Small randomized controlled trials using 810nm and 1064nm applied to prefrontal cortical regions have reported improvements in:

• Working memory
• Sustained attention
• Processing speed

However, most studies remain limited by small sample sizes and heterogeneous protocols. Larger, standardized trials are still in development.

The proposed mechanism combines:

• Increased mitochondrial ATP production in cortical neurons
• Enhanced cerebral blood flow via nitric oxide release

The cognitive research thread is covered in detail in the transcranial photobiomodulation guide.

Frequently Asked Questions

What is photobiomodulation? 

Photobiomodulation is the use of red and near infrared light to trigger biological responses in cells. It primarily works through activation of cytochrome c oxidase in mitochondria and is a photochemical rather than thermal process. 

How does red light therapy affect mitochondria? 

Red and near infrared light are absorbed by cytochrome c oxidase, which can improve mitochondrial electron transport and increase ATP production, especially in metabolically stressed tissue. 

What is ATP and why does it matter in red light therapy? 

ATP is the primary energy molecule in cells. Photobiomodulation supports ATP production by improving mitochondrial function, which is essential for cellular repair and recovery. 

What wavelength penetrates deepest? 

The deepest penetration is achieved by 904nm (superpulsed systems) and 1064nm (Class IV lasers). Among LED devices, 850nm typically reaches the deepest tissue levels (around 3–5 cm). 

What is the difference between red light and near infrared light? 

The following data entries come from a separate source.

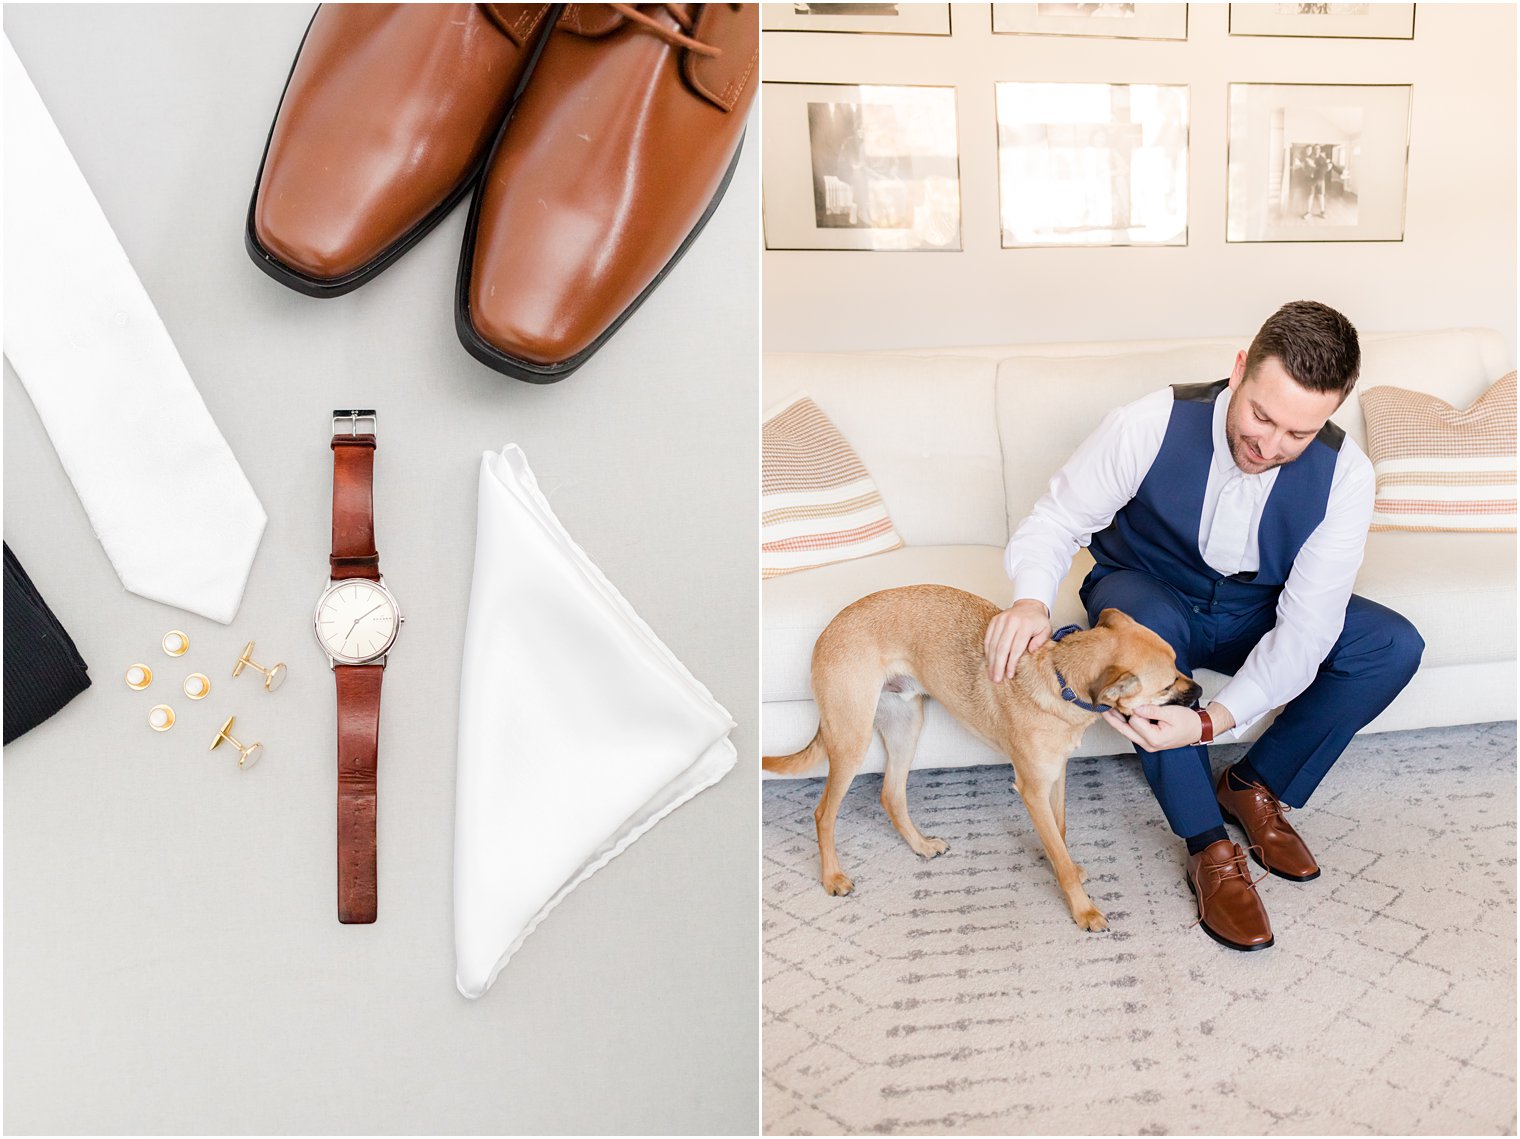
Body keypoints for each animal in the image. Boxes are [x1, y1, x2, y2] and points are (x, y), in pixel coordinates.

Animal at [766, 586, 1203, 930]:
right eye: (1168, 684)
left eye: (1179, 665)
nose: (1200, 690)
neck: (1058, 677)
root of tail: (828, 629)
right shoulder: (1031, 789)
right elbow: (1060, 856)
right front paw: (1083, 909)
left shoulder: (1056, 777)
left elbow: (1059, 833)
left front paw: (1061, 863)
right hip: (851, 740)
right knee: (823, 813)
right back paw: (832, 877)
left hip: (906, 725)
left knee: (891, 796)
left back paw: (920, 846)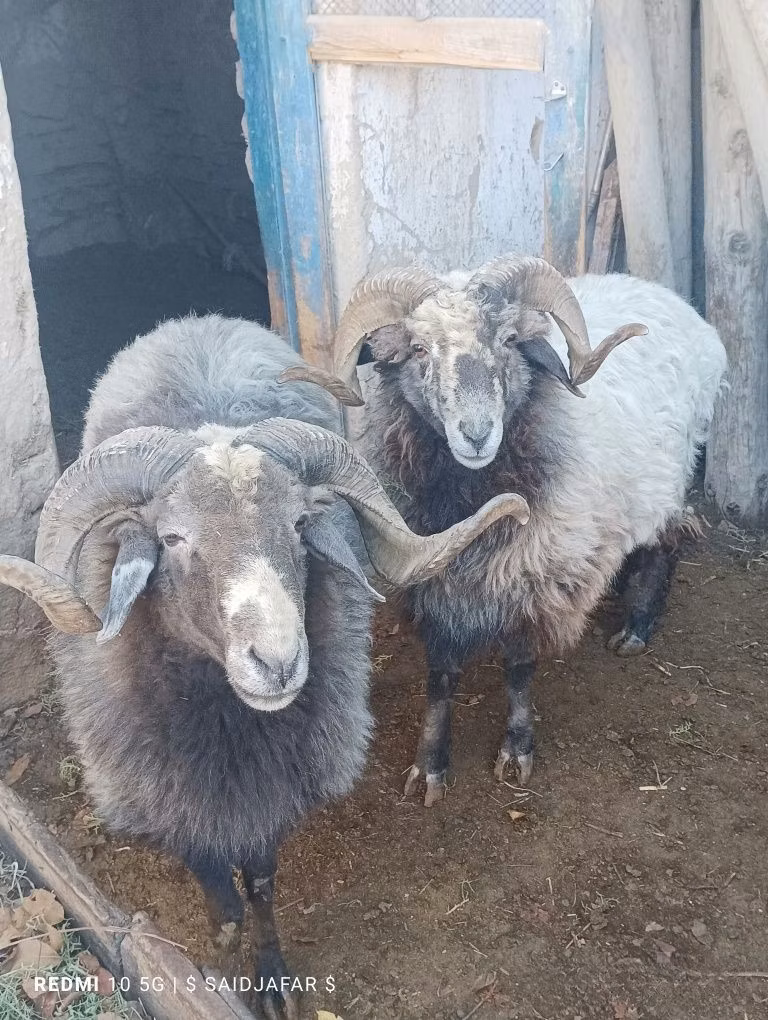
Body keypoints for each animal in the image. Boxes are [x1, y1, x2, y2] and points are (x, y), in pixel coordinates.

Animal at [0, 313, 530, 1017]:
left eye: (302, 521)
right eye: (172, 538)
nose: (277, 660)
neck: (227, 726)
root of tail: (198, 319)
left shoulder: (271, 785)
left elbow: (260, 880)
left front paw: (272, 977)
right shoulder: (162, 775)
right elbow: (197, 849)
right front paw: (222, 919)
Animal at [282, 256, 728, 808]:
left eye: (510, 340)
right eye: (418, 349)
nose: (476, 435)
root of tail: (675, 303)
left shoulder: (535, 577)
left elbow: (518, 668)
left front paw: (516, 749)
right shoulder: (432, 576)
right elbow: (439, 677)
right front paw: (429, 764)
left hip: (671, 476)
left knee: (667, 541)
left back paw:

Red light (620–700nm) acts mainly on superficial skin layers, while near infrared light (700–1100nm) penetrates deeper into muscle, joints, and neural tissue. .

What does Hz mean in red light therapy? 

Hz refers to how many times per second light pulses on and off in pulsed mode. It is mainly relevant in neural and pain applications where frequency may influence biological responses.